In Colombia, rightwing paramilitaries with very close ties to the Uribe government (including the head of the military, the former head of intelligence and many Uribe office holders)--and closely tied to the Bush billions in military aid (our taxpayer dollars--have been chainsawing union organizers and throwing their body parts into mass graves, slaughtering whole villages, and organizing plots to assassinate Hugo Chavez and other Bolivarian leaders, destabilize their countries and impose rightwing dictators. These rightwing paramilitaries are into major drug trafficking and weapons trafficking.

Also, Blackwater is active in Colombia--recruiting and training for Iraq, among other things. Colombia is the main center of fascist activity in the region.

Bolivia now has a president--the first indigenous president of Bolivia, Evo Morales--who is a former coca leaf grower, and who campaigned with a wreath of coca leaves around his neck.
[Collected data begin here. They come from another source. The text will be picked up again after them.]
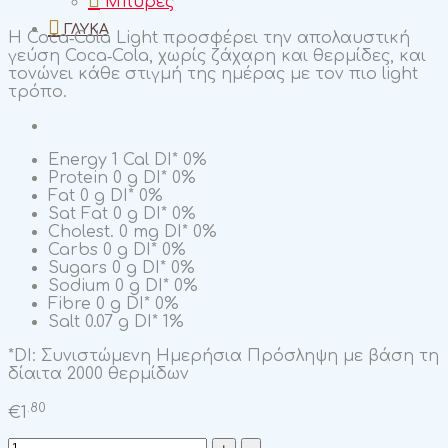
Μπύρες
ΓΛΥΚΆ
H Coca‑Cola Light προσφέρει την απολαυστική
γεύση Coca‑Cola, χωρίς ζάχαρη και θερμίδες, και
τονώνει κάθε στιγμή της ημέρας με τον πιο light
τρόπο.
Energy
1 Cal
DI*
0%
Protein
0 g
DI*
0%
Fat
0 g
DI*
0%
Sat Fat
0 g
DI*
0%
Cholest.
0 mg
DI*
0%
Carbs
0 g
DI*
0%
Sugars
0 g
DI*
0%
Sodium
0 g
DI*
0%
Fibre
0 g
DI*
0%
Salt
0.07 g
DI*
1%
*DI: Συνιστώμενη Ημερήσια Πρόσληψη με βάση τη
δίαιτα 2000 θερμίδων
.80
€
1
Coca-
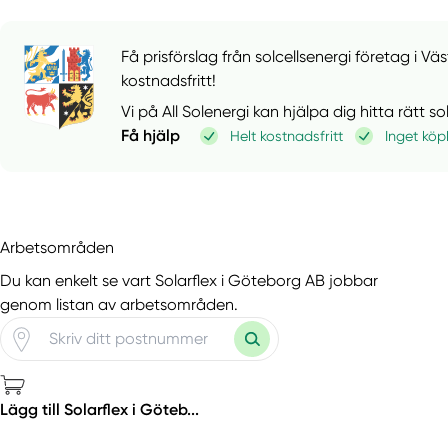
Få prisförslag från solcellsenergi företag i Vä
kostnadsfritt!
Vi på All Solenergi kan hjälpa dig hitta rätt s
Få hjälp
Helt kostnadsfritt
Inget köp
Arbetsområden
Du kan enkelt se vart Solarflex i Göteborg AB jobbar
genom listan av arbetsområden.
Lägg till Solarflex i Göteb...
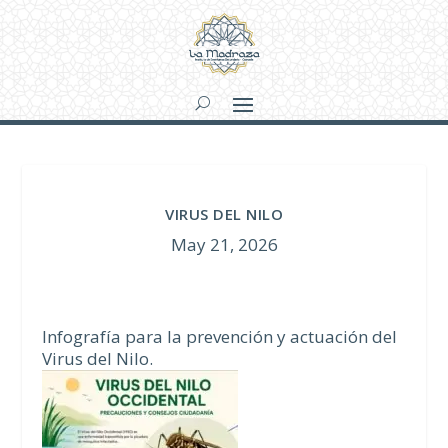
VIRUS DEL NILO
May 21, 2026
Infografía para la prevención y actuación del
Virus del Nilo.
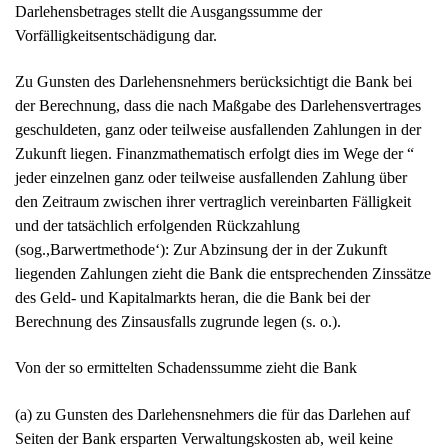
den Zeitraum zwischen ihrer vertraglich vereinbarten Fälligkeit
und der tatsächlich erfolgenden Rückzahlung
(sog.,Barwertmethode‘): Zur Abzinsung der in der Zukunft
liegenden Zahlungen zieht die Bank die entsprechenden Zinssätze
des Geld- und Kapitalmarkts heran, die die Bank bei der
Berechnung des Zinsausfalls zugrunde legen (s. o.).
Von der so ermittelten Schadenssumme zieht die Bank
(a) zu Gunsten des Darlehensnehmers die für das Darlehen auf
Seiten der Bank ersparten Verwaltungskosten ab, weil keine
weitere Bearbeitung für das Darlehen erforderlich ist. Weiter wird
(b) von diesem Betrag zu Gunsten des Darlehensnehmers ein
Abschlag für ersparte Risikokosten vorgenommen. Dieser
resultiert daraus, dass die Bank für den Zeitraum zwischen der
vorzeitigen Rückzahlung des Darlehens und dem Zeitpunkt, zu
dem das Darlehen normalerweise zurückzuzahlen gewesen wäre,
kein Ausfallrisiko für das Darlehen mehr tragen muss.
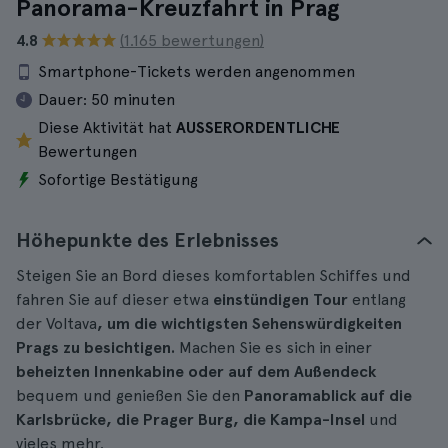
Panorama-Kreuzfahrt in Prag
4.8
(1.165 bewertungen)
Smartphone-Tickets werden angenommen
Dauer:
50 minuten
Diese Aktivität hat
AUSSERORDENTLICHE
Bewertungen
Sofortige Bestätigung
Höhepunkte des Erlebnisses
Steigen Sie an Bord dieses komfortablen Schiffes und
fahren Sie auf dieser etwa
einstündigen Tour
entlang
der Voltava
, um die wichtigsten Sehenswürdigkeiten
Prags zu besichtigen.
Machen Sie es sich in einer
beheizten Innenkabine oder auf dem Außendeck
bequem und genießen Sie den
Panoramablick auf die
Karlsbrücke, die Prager Burg, die Kampa-Insel
und
vieles mehr.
The Bolivarians see the "war on drugs" as a war on the poor. The coca leaf is a sacred plant in the Andes--essential to survival in the frigid climate and high altitudes of the Andes mountains, and used for thousands of years as a medicine. The small peasant farmers who grow small amounts coca leaves for local use also produce organic food to feed their families and communities. The big drug lords and crime gangs, and criminal corporations like Chiquita and Monsanto, use the "war on drugs" to drive the small farmers off their land (and into urban squalor), by terrorizing them (torture, murder) and spraying of toxic pesticides (which kill all crops, poison animals and damage human DNA). THIS is why Morales and others oppose the US "war on drugs." The "war on drugs" is extremely corrupt, and, under the Bushites, you can imagine just how corrupt.

The "war on drugs" also gives the Bushites a FOOTHOLD for actual war against Latin American democracies. It wouldn't surprise me if they have literal war plans for that purpose. They probably have a map with all the Andes oil fields carved up among major corporate oil predators, like they did in Iraq. There are thousands of U.S. military personnel in South America, and war plans probably include those, as well as Blackwater mercenaries and rightwing paramilitaries. This may seem absurd. I wouldn't put it past the likes of Dick Cheney and John Negroponte. They've done it before (in the illegal war against the Sandinista government in Nicaragua, in the 1980s.)

But I think the "war on drugs" primarily is a way to funnel billions of dollars to the worst elements in Latin American society, to foment trouble and boost their political fortunes, and of course to fatten military contractors and further the police state at home and abroad. As an anti-drug effort, the "war on drugs" is an utter failure. Drug trafficking has never been more lucrative or widespread. But as a POLITICAL tool--used to stir up as much trouble as possible for leftist governments, and literally to torture and kill the political opposition--it is invaluable to war profiteers, corporations and local rich elites. The U.S. will not win a literal war in Latin America, and they are losing the political war--but when has that ever stopped the Bush Cartel? Where there is oil, they make war, of one kind or another.